Sin embargo, a la segunda semana después de la Cuaresma pudo sentarse Petró por primera vez en la cama sin ayuda de nadie y, asombrado de su propia fuerza, estuvo mucho rato sonriendo incrédulo.

Por la noche, en la cocina, tosiendo en el rellano de la estufa, Gavrila preguntó en voz baja:

-        ¿Estás dormida?

-        ¿Qué quieres?

-        Parece que el chico se repone... Saca mañana del baúl los pantalones de Petró... Prepárale toda la ropa... Porque él no tiene nada que ponerse.

-        ¡Ya lo sé, hombre! Esta tarde la he sacado toda.

-        ¡Mírala que lista!... ¿Y has sacado el abrigo de pelliza?

-        Claro, hombre. No va a salir el muchacho a cuerpo.

Gavrila rebulló acomodándose y se iba a quedar ya traspuesto cuando algo que le acudió a la mente le hizo levantar la cabeza triunfante:

-        ¿Y la papája? ¿A que te has olvidado de la papája, vieja pánfila?

-        ¡Déjame ya! Cuarenta veces habrás pasado por delante sin verla. En el clavo está colgada desde ayer...

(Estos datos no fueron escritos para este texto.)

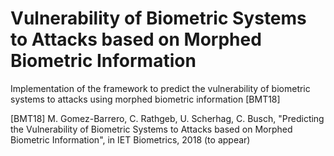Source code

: # Vulnerability of Biometric Systems to Attacks based on Morphed Biometric Information

Implementation of the framework to predict the vulnerability of biometric systems to attacks using morphed biometric information [BMT18]

[BMT18] M. Gomez-Barrero, C. Rathgeb, U. Scherhag, C. Busch, "Predicting the Vulnerability of Biometric Systems to Attacks based on Morphed Biometric Information",  in IET Biometrics, 2018 (to appear)
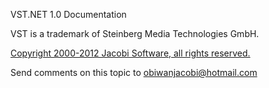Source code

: ﻿VST.NET 1.0 Documentation

VST is a trademark of Steinberg Media Technologies GmbH.
<p><a href='http://vstnet.codeplex.com' target='_blank'>Copyright 2000-2012 Jacobi Software, all rights reserved.</a></p>

Send comments on this topic to [obiwanjacobi@hotmail.com](mailto:obiwanjacobi@hotmail.com?Subject=VST.NET%201.0%20Documentation)
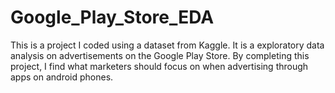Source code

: # Google_Play_Store_EDA
This is a project I coded using a dataset from Kaggle. It is a exploratory data analysis on advertisements on the Google Play Store. By completing this project, I find what marketers should focus on when advertising through apps on android phones.
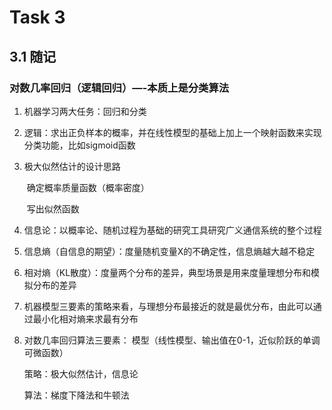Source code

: # Task 3

## 3.1 随记

### 对数几率回归（逻辑回归）—-本质上是分类算法

1. 机器学习两大任务：回归和分类

2. 逻辑：求出正负样本的概率，并在线性模型的基础上加上一个映射函数来实现分类功能，比如sigmoid函数

3. 极大似然估计的设计思路

   ​	确定概率质量函数（概率密度）

   ​	写出似然函数

   

4. 信息论：以概率论、随机过程为基础的研究工具研究广义通信系统的整个过程

5. 信息熵（自信息的期望）：度量随机变量X的不确定性，信息熵越大越不稳定

6. 相对熵（KL散度）：度量两个分布的差异，典型场景是用来度量理想分布和模拟分布的差异

7. 机器模型三要素的策略来看，与理想分布最接近的就是最优分布，由此可以通过最小化相对熵来求最有分布

8. 对数几率回归算法三要素：
   模型（线性模型、输出值在0-1，近似阶跃的单调可微函数）

   策略：极大似然估计，信息论

   算法：梯度下降法和牛顿法





 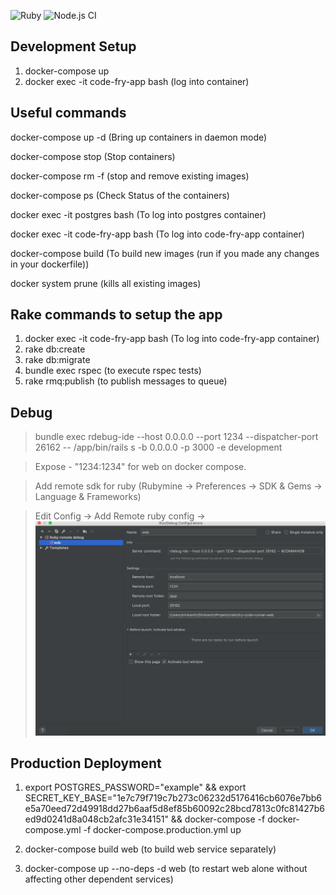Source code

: 

![Ruby](https://github.com/Zerows/fry-code-runner-web/workflows/Ruby/badge.svg?branch=master)
![Node.js CI](https://github.com/Zerows/fry-code-runner-web/workflows/Node.js%20CI/badge.svg?branch=master)


## Development Setup

1. docker-compose up
2. docker exec -it code-fry-app bash (log into container)


## Useful commands

docker-compose up -d (Bring up containers in daemon mode)

docker-compose stop (Stop containers)

docker-compose rm -f (stop and remove existing images)

docker-compose ps (Check Status of the containers)

docker exec -it postgres bash (To log into postgres container)

docker exec -it code-fry-app bash (To log into code-fry-app container)

docker-compose build (To build new images (run if you made any changes in your dockerfile))

docker system prune (kills all existing images)


## Rake commands to setup the app

1. docker exec -it code-fry-app bash (To log into code-fry-app container)
2. rake db:create
3. rake db:migrate
4. bundle exec rspec (to execute rspec tests)
5. rake rmq:publish (to publish messages to queue)

## Debug

> bundle exec rdebug-ide --host 0.0.0.0 --port 1234 --dispatcher-port 26162 -- /app/bin/rails s -b 0.0.0.0 -p 3000 -e development

> Expose - "1234:1234" for web on docker compose.

> Add remote sdk for ruby (Rubymine -> Preferences -> SDK & Gems -> Language & Frameworks)

> Edit Config -> Add Remote ruby config -> ![Run Config Image](readme/images/remote_debug_config.png)


## Production Deployment

1. export POSTGRES_PASSWORD="example" && export SECRET_KEY_BASE="1e7c79f719c7b273c06232d5176416cb6076e7bb6e5a70eed72d49918dd27b6aaf5d8ef85b60092c28bcd7813c0fc81427b6ed9d0241d8a048cb2afc31e34151" && docker-compose -f docker-compose.yml -f docker-compose.production.yml up

2. docker-compose build web (to build web service separately)

3. docker-compose up --no-deps -d web (to restart web alone without affecting other dependent services)
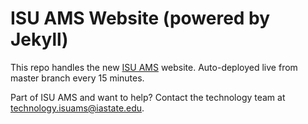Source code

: ISU AMS Website (powered by Jekyll) 
===================================

This repo handles the new [ISU AMS](https://www.meteor.iastate.edu/ams/) website. Auto-deployed live from master branch every 15 minutes.
      
Part of ISU AMS and want to help? Contact the technology team at [technology.isuams@iastate.edu](mailto:technology.isuams@iastate.edu).
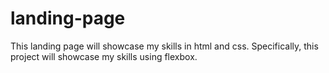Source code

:# landing-page

This landing page will showcase my skills in html and css. Specifically, this project will showcase my skills using flexbox.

Gavrila carraspeó contrariado y calló.

            La inquieta primavera agitaba ya el Don. El hielo se había renegrido, como roído por los gusanos, y se henchía, esponjándose. El monte estaba calvo. La nieve se había replegado de la estepa a los barrancos y las quebradas. La región del Don se deleitaba bajo el alud de sol que la inundaba. El viento traía a grandes bocanadas de la estepa los olores del amargor renaciente del ajenjo.

            Corrían los últimos días de marzo.